Most mornings I walk into my office and open the window because it’s too hot in there. Why? Because of the hardware I keep running. I usually have a minimum of three computers along with four or five NAS devices, routers, printers, and usually half a dozen devices charging. My iMac is rated at 365W with a heat output of 1,245 BTU/h and the other machines probably nearly triple that so my office is producing around 3,000 BTU/h, all day, every day.
Now, 50 gallons of water (that’s the capacity of my hot water tank) weighs in at around 418 pounds and to raise one pound of water by one degree takes one BTU so my gear could, in theory, raise my hot water tank’s temperature by about 7 degrees F per hour or 56 degrees F overnight (assuming 8 hours). Add to that the hugely increased heat output when I’ve got a couple of browsers, virtual machines, and huge apps like Photoshop or Illustrator running on two or more machines and that’s a lot of BTUs being wasted. And in thinking about all the energy wasted by electronics in my home I’ve not mentioned the TVs, Xboxes, Apple TVs, etc., etc.

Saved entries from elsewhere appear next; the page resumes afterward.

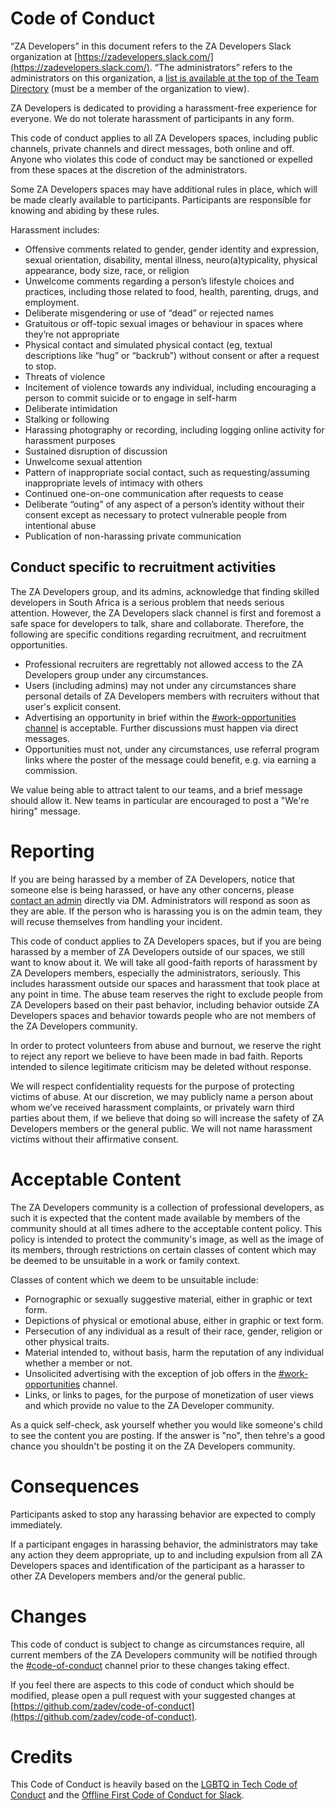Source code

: # Code of Conduct

“ZA Developers” in this document refers to the ZA Developers Slack organization at [https://zadevelopers.slack.com/](https://zadevelopers.slack.com/). “The administrators” refers to the administrators on this organization, a [list is available at the top of the Team Directory](https://zadevelopers.slack.com/team) (must be a member of the organization to view).

ZA Developers is dedicated to providing a harassment-free experience for everyone. We do not tolerate harassment of participants in any form.

This code of conduct applies to all ZA Developers spaces, including public channels, private channels and direct messages, both online and off. Anyone who violates this code of conduct may be sanctioned or expelled from these spaces at the discretion of the administrators.

Some ZA Developers spaces may have additional rules in place, which will be made clearly available to participants. Participants are responsible for knowing and abiding by these rules.

Harassment includes:

* Offensive comments related to gender, gender identity and expression, sexual orientation, disability, mental illness, neuro(a)typicality, physical appearance, body size, race, or religion
* Unwelcome comments regarding a person’s lifestyle choices and practices, including those related to food, health, parenting, drugs, and employment.
* Deliberate misgendering or use of “dead” or rejected names
* Gratuitous or off-topic sexual images or behaviour in spaces where they’re not appropriate
* Physical contact and simulated physical contact (eg, textual descriptions like “hug” or “backrub”) without consent or after a request to stop.
* Threats of violence
* Incitement of violence towards any individual, including encouraging a person to commit suicide or to engage in self-harm
* Deliberate intimidation
* Stalking or following
* Harassing photography or recording, including logging online activity for harassment purposes
* Sustained disruption of discussion
* Unwelcome sexual attention
* Pattern of inappropriate social contact, such as requesting/assuming inappropriate levels of intimacy with others
* Continued one-on-one communication after requests to cease
* Deliberate “outing” of any aspect of a person’s identity without their consent except as necessary to protect vulnerable people from intentional abuse
* Publication of non-harassing private communication

## Conduct specific to recruitment activities

The ZA Developers group, and its admins, acknowledge that finding skilled developers in South Africa is a serious problem that needs serious attention. However, the ZA Developers slack channel is first and foremost a safe space for developers to talk, share and collaborate. Therefore, the following are specific conditions regarding recruitment, and recruitment opportunities.

* Professional recruiters are regrettably not allowed access to the ZA Developers group under any circumstances.
* Users (including admins) may not under any circumstances share personal details of ZA Developers members with recruiters without that user's explicit consent.
* Advertising an opportunity in brief within the [#work-opportunities channel](https://zadevelopers.slack.com/messages/work-opportunities/) is acceptable. Further discussions must happen via direct messages.
* Opportunities must not, under any circumstances, use referral program links where the poster of the message could benefit, e.g. via earning a commission.

We value being able to attract talent to our teams, and a brief message should allow it. New teams in particular are encouraged to post a "We're hiring" message.

# Reporting

If you are being harassed by a member of ZA Developers, notice that someone else is being harassed, or have any other concerns, please [contact an admin](https://zadevelopers.slack.com/team) directly via DM. Administrators will respond as soon as they are able. If the person who is harassing you is on the admin team, they will recuse themselves from handling your incident.

This code of conduct applies to ZA Developers spaces, but if you are being harassed by a member of ZA Developers outside of our spaces, we still want to know about it. We will take all good-faith reports of harassment by ZA Developers members, especially the administrators, seriously. This includes harassment outside our spaces and harassment that took place at any point in time. The abuse team reserves the right to exclude people from ZA Developers based on their past behavior, including behavior outside ZA Developers spaces and behavior towards people who are not members of the ZA Developers community.

In order to protect volunteers from abuse and burnout, we reserve the right to reject any report we believe to have been made in bad faith. Reports intended to silence legitimate criticism may be deleted without response.

We will respect confidentiality requests for the purpose of protecting victims of abuse. At our discretion, we may publicly name a person about whom we’ve received harassment complaints, or privately warn third parties about them, if we believe that doing so will increase the safety of ZA Developers members or the general public. We will not name harassment victims without their affirmative consent.

# Acceptable Content
The ZA Developers community is a collection of professional developers, as such it is expected that the content made available by members of the community should at all times adhere to the acceptable content policy. This policy is intended to protect the community's image, as well as the image of its members, through restrictions on certain classes of content which may be deemed to be unsuitable in a work or family context.

Classes of content which we deem to be unsuitable include:

 - Pornographic or sexually suggestive material, either in graphic or text form.
 - Depictions of physical or emotional abuse, either in graphic or text form.
 - Persecution of any individual as a result of their race, gender, religion or other physical traits.
 - Material intended to, without basis, harm the reputation of any individual whether a member or not.
 - Unsolicited advertising with the exception of job offers in the [#work-opportunities](https://zadevelopers.slack.com/messages/work-opportunities/) channel.
 - Links, or links to pages, for the purpose of monetization of user views and which provide no value to the ZA Developer community.

As a quick self-check, ask yourself whether you would like someone's child to see the content you are posting. If the answer is "no", then tehre's a good chance you shouldn't be posting it on the ZA Developers community.

# Consequences

Participants asked to stop any harassing behavior are expected to comply immediately.

If a participant engages in harassing behavior, the administrators may take any action they deem appropriate, up to and including expulsion from all ZA Developers spaces and identification of the participant as a harasser to other ZA Developers members and/or the general public.

# Changes
This code of conduct is subject to change as circumstances require, all current members of the ZA Developers community will be notified through the [#code-of-conduct](https://zadevelopers.slack.com/messages/code-of-conduct/) channel prior to these changes taking effect.

If you feel there are aspects to this code of conduct which should be modified, please open a pull request with your suggested changes at [https://github.com/zadev/code-of-conduct](https://github.com/zadev/code-of-conduct).

# Credits

This Code of Conduct is heavily based on the [LGBTQ in Tech Code of Conduct](http://lgbtq.technology/coc.html) and the [Offline First Code of Conduct for Slack](http://offlinefirst.org/coc).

Of course capturing all of the waste thermal energy from all of those devices isn’t easy; you’d need integrated systems that efficiently harvest the waste heat and integrate it with water and premises heating systems.

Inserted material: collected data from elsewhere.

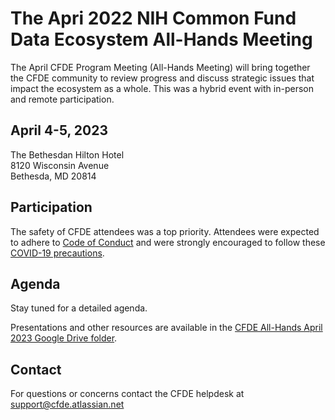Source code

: # The Apri 2022 NIH Common Fund Data Ecosystem All-Hands Meeting

The April CFDE Program Meeting (All-Hands Meeting) will bring together the CFDE community to review progress and discuss strategic issues that impact the ecosystem as a whole. This was a hybrid event with in-person and remote participation.

## April 4-5, 2023

The Bethesdan Hilton Hotel <br/>
8120 Wisconsin Avenue <br/>
Bethesda, MD 20814 <br/>

## Participation

The safety of CFDE attendees was a top priority. Attendees were expected to adhere to [Code of Conduct](https://nih-cfde.github.io/2022-june-all-hands-meeting/CODEOFCONDUCT/) and were strongly encouraged to follow these [COVID-19 precautions](https://nih-cfde.github.io/2022-june-all-hands-meeting/COVID/).

## Agenda

Stay tuned for a detailed agenda. 

Presentations and other resources are available in the [CFDE All-Hands April 2023 Google Drive folder](https://drive.google.com/drive/folders/1axSoVORpgKjNnWYF_gQngGml5ZDvZRAH?usp=sharing).

## Contact

For questions or concerns contact the CFDE helpdesk at [support@cfde.atlassian.net](mailto:support@cfde.atlassian.net)
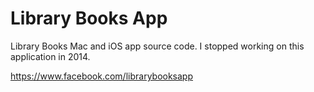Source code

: # Library Books App

Library Books Mac and iOS app source code. I stopped working on this application in 2014.

https://www.facebook.com/librarybooksapp
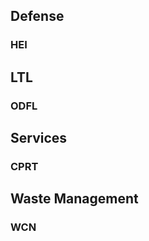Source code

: <script type="text/javascript" src="https://s3.tradingview.com/tv.js"></script>
<script type="text/javascript">
function widget(symbol) {
  new TradingView.widget(
  {
  "height": 610,
  "width": "100%",
  "symbol": symbol,
  "interval": "D",
  "timezone": "Etc/UTC",
  "theme": "light",
  "style": "2",
  "locale": "en",
  "toolbar_bg": "#f1f3f6",
  "enable_publishing": true,
  "withdateranges": true,
  "range": "12M",
  "hide_side_toolbar": false,
  "allow_symbol_change": true,
  "studies": [
    "STD;Bollinger_Bands",
    "STD;MACD",
    "STD;RSI"
  ],
  "show_popup_button": true,
  "popup_width": "1000",
  "popup_height": "950",
  "container_id": symbol,
  "details": true,
  }
  );
}
</script>

## Defense

### HEI
  <div id="HEI"></div>

## LTL

### ODFL
  <div id="ODFL"></div>


## Services
### CPRT
  <div id="CPRT"></div>


## Waste Management

### WCN
  <div id="WCN"></div>

<script type="text/javascript">
widget("CPRT")
widget("HEI")
widget("WCN")
widget("ODFL")
</script>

It was this kind of thinking that got Lawrence Orsini started on Project Exergy. Orsini’s starting point was that rather than reducing the heat output from computers let’s crank it up and make it useful. From a Project Energy press release:
Project Exergy wants to combine the largest energy consuming end use in our country, heating and cooling, with the fastest growing consumer of energy today, computation. Our goal is to eventually eliminate 2% of US electricity consumption by distributing rapidly growing data center and cloud computation loads to existing buildings. By shifting the energy consumed and heat created in Data Centers today to residential homes, we could displace the heating energy used in approximately ⅔ of single family homes across the US.
Why do we need separate devices for our Xbox, computer, cable television box, modems, routers, laptops, etc. when each one of those devices wastes the heat it generates by running. Instead, why don’t we think about all of that functionality in just one device that efficiently does the computation necessary to run your Xbox, computer, modem, etc and makes better use of the heat generated from running those devices.

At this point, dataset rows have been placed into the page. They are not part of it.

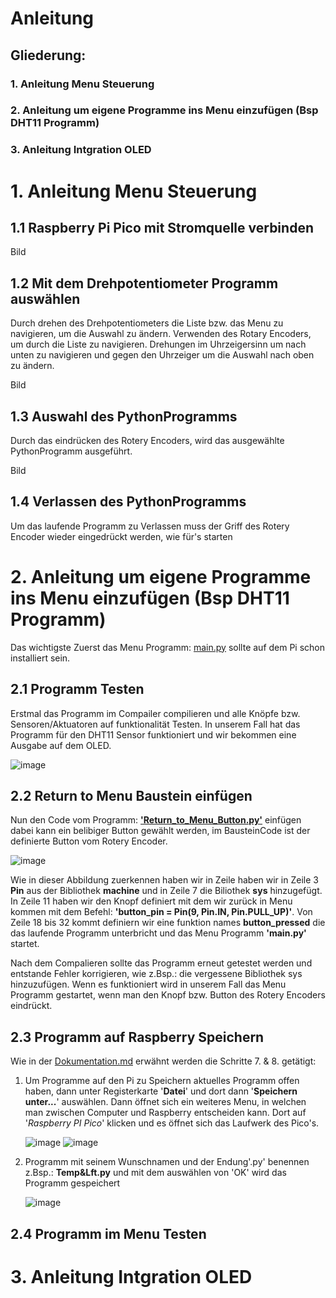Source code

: # Anleitung

## Gliederung:
### 1. Anleitung Menu Steuerung  
### 2. Anleitung um eigene Programme ins Menu einzufügen (Bsp DHT11 Programm)
### 3. Anleitung Intgration OLED




# 1. Anleitung Menu Steuerung  

## 1.1 Raspberry Pi Pico mit Stromquelle verbinden

Bild

## 1.2 Mit dem Drehpotentiometer Programm auswählen
Durch drehen des Drehpotentiometers die Liste bzw. das Menu zu navigieren, um die Auswahl zu ändern.
Verwenden des Rotary Encoders, um durch die Liste zu navigieren. Drehungen im Uhrzeigersinn um nach unten zu navigieren und gegen den Uhrzeiger um die Auswahl nach oben zu ändern.

Bild

## 1.3 Auswahl des PythonProgramms
Durch das eindrücken des Rotery Encoders, wird das ausgewählte PythonProgramm ausgeführt. 

Bild

## 1.4 Verlassen des PythonProgramms
Um das laufende Programm zu Verlassen muss der Griff des Rotery Encoder wieder eingedrückt werden, wie für's starten





# 2. Anleitung um eigene Programme ins Menu einzufügen (Bsp DHT11 Programm)

Das wichtigste Zuerst das Menu Programm: [main.py](https://github.com/Schledi777/Projekt_Educationboard/blob/0e447e8d7ff2c907a0dd9716c9d91fd424211b08/Programme/main.py) sollte auf dem Pi schon installiert sein.

## 2.1 Programm Testen

Erstmal das Programm im Compailer compilieren und alle Knöpfe bzw. Sensoren/Aktuatoren auf funktionalität Testen. 
In unserem Fall hat das Programm für den DHT11 Sensor funktioniert und wir bekommen eine Ausgabe auf dem OLED.

![image](https://github.com/Schledi777/Projekt_Educationboard/assets/130638123/e0e80df9-71fe-4305-bc10-b21786a1ecb9)


## 2.2 Return to Menu Baustein einfügen
Nun den Code vom Programm: [**'Return_to_Menu_Button.py'**](https://github.com/Schledi777/Projekt_Educationboard/blob/f0250ac8361fecf064085da8ad1dc9779a7f3361/Programme/Baustein_%26_Test_Prg/Return_to_Menu_Button.py
) einfügen dabei kann ein belibiger Button gewählt werden, im BausteinCode ist der definierte Button vom Rotery Encoder. 

![image](https://github.com/Schledi777/Projekt_Educationboard/assets/130638123/e09c8307-8410-4275-b465-ed2b0e1fe973)


Wie in dieser Abbildung zuerkennen haben wir in Zeile haben wir in Zeile 3 **Pin** aus der Bibliothek **machine** und in Zeile 7 die Biliothek **sys** hinzugefügt.
In Zeile 11 haben wir den Knopf definiert mit dem wir zurück in Menu kommen mit dem Befehl: 
**'button_pin = Pin(9, Pin.IN, Pin.PULL_UP)'**. Von Zeile 18 bis 32 kommt definiern wir eine funktion names **button_pressed** die das laufende Programm unterbricht und das Menu Programm **'main.py'** startet.

Nach dem Compalieren sollte das Programm erneut getestet werden und entstande Fehler korrigieren, wie z.Bsp.: die vergessene Bibliothek sys hinzuzufügen. 
Wenn es funktioniert wird in unserem Fall das Menu Programm gestartet, wenn man den Knopf bzw. Button des Rotery Encoders eindrückt.


## 2.3 Programm auf Raspberry Speichern
Wie in der [Dokumentation.md](https://github.com/Schledi777/Projekt_Educationboard/blob/0e447e8d7ff2c907a0dd9716c9d91fd424211b08/Dokumentation.md) erwähnt werden die Schritte 7. & 8. getätigt:

1. Um Programme auf den Pi zu Speichern aktuelles Programm offen haben, dann unter Registerkarte '**Datei**' und dort dann '**Speichern unter...**' auswählen. Dann öffnet sich ein weiteres Menu, in welchen man zwischen Computer und Raspberry entscheiden kann. Dort auf '*Raspberry PI Pico*' klicken und es öffnet sich das Laufwerk des Pico's.

   ![image](https://github.com/Schledi777/ebunoard/assets/130638123/c90597f6-1f10-41f3-83e9-54ec1b6c77ba)
   ![image](https://github.com/Schledi777/ebunoard/assets/130638123/f4fce567-db69-4507-a5c5-a597cba172cb)



2. Programm mit seinem Wunschnamen und der Endung'.py' benennen z.Bsp.: **Temp&Lft.py** und mit dem auswählen von 'OK' wird das Programm gespeichert

   ![image](https://github.com/Schledi777/Projekt_Educationboard/assets/130638123/3506fc69-14a1-4c40-a98a-c133b997ce44)


## 2.4 Programm im Menu Testen



# 3. Anleitung Intgration OLED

If the project gets any real traction in the future many homes and offices will have one or more Project Exergy-style platforms and, in theory, separate high-power hardware for gaming and productivity work would no longer exist. Of course, that presumes that the services of customized devices such as game consoles be delivered by platforms like Project Exergy's but the core idea is sound and multiple Project Exergy nodes could provide a cloud computing infrastructure and create distributed data centers for towns and cities (of course, to be truly effective, gigabit metro area network infrastructure with top tier Internet connections would be required).
The Project Exergy team have prototyped several machines (all fluid-cooled designs using off-the-shelf components) and their results look promising. The team has also been contacted by the government’s Advanced Research Projects Agency-Energy (ARPA-E) and asked to submit a paper which will hopefully lead to research funding.
To fund further development Project Exergy will be launching a Kickstarter campaign on February 1, 2015.
So, is this the future of home heating and cloud computing?